=== TRECHO DO DOCUMENTO ===

Rua da Graça 52
Mais um soneto de Bruno Tolentino (1940-2007).
O texto abaixo foi escrito em 2020.
3 Não contai a ninguém que não vos creia o quanto a luz padece; baste apenas com colher um coral solto na areia e confiá-lo a um par de mãos morenas, ou alvas como as pérolas e as penas da pomba vesperal à lua cheia; observai-as, como o manuseia, como o desfaz, e meditai nas cenas que outras mãos igualmente minerais teceram, tentadoras, tela a tela, mas a distâncias como a alturas tais que tudo quanto sofre se rebela: a pior traição é a que se faz quem vendo a luz sangrar fecha a janela. TOLENTINO, Bruno. O mundo como Idéia. São Paulo: Globo, 2002.
O soneto começa com um conselho simples e prudente: “Não contai a ninguém que não vos creia/o quanto a luz padece”. Ou seja, guarde segredo a quem despreza a grandeza da luz e o seu sofrimento. Equivale dizer também em outras palavras: “Não jogue pérolas aos porcos”. Talvez, numa leitura enviesada pode-se perceber nessa postura apenas soberba. Mas, soa-me como cautela diante da liberdade do outro de não querer dar ouvidos a determinados assuntos, por mais importantes que eles sejam para nós. Difícil de aceitar? É, no entanto, necessário.

===

• **SUAS TAREFAS**
• A. Verta para o inglês esta frase do comentário sobre o soneto de Bruno Tolentino: “Mas, soa-me como cautela diante da liberdade do outro de não querer dar ouvidos a determinados assuntos, por mais importantes que eles sejam para nós.”
• B. Prossiga com a parte seguinte do comentário sobre o soneto de Bruno Tolentino, começando logo após a última frase apresentada.

=== CONTEÚDO DOS DADOS ===

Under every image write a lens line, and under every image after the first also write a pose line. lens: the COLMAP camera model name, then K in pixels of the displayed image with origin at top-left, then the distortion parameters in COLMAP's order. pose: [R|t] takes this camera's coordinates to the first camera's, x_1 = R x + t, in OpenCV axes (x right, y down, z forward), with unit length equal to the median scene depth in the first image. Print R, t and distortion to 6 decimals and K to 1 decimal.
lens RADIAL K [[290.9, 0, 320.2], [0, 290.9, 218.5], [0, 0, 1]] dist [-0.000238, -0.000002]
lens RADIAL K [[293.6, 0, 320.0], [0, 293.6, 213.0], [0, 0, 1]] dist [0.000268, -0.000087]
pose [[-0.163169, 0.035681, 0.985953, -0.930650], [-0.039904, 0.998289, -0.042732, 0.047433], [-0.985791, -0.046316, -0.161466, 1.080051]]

===

• **LISTA DE RESPOSTAS**
• A. But it sounds to me like caution in the face of the other person's freedom not to want to listen to certain subjects, however important they may be to us.

• B.
Os versos seguintes dão concretude à metáfora da luz: “um coral solto na areia”, colhido por um par de mãos morenas ou alvas. As mãos podem ser brancas e preciosas como as pérolas. A cor não importa. Importa sua nobreza em se compadecer da luz morrente. Por isso elas são como as pérolas. A persona-lírica pede ao sujeito oculto, a quem ele se dirige, para prestar atenção de como as mãos tratam o coral, e compare esse tratamento ao que outras fazem, e medite nesse fato. Essas outras mãos são minerais. Ou seja, secas, duras, frias. E “teceram, tentadoras, tela a tela”. Estas deixaram-se tomar pela tentação de fazer a realidade (o mundo) à sua imagem e semelhança (a ideia).
Esse é um perigo da condição humana. Por isso, esse verso magnífico: “tudo quanto sofre se rebela”. Aqui, o poeta carioca foi genial ao pé da letra. Sintetizou num verso um mundo inteiro. É doloroso perder as pessoas que amamos. Ver o desaparecimento dos lugares que trazem memórias queridas. Porque, definitivamente, tudo desaparecerá. E nós queremos ficar de alguma maneira. A arte não é para impedir a morte do mundo. Mas para fazer com que conheçamos, aceitemos e aprendamos a morrer.
Há um eixo temático central na obra poética de Bruno Tolentino: o problema da relação entre arte e natureza, da representação, da mimese. É tema antigo, está em Platão e Aristóteles, e Tolentino leva às últimas consequências. Em outras palavras: como a arte, ou qualquer construto artístico, filosófico, científico, político, pode dar conta de algo que está em constante mudança? Como não cair no perigo do conceito, do mundo como ideia?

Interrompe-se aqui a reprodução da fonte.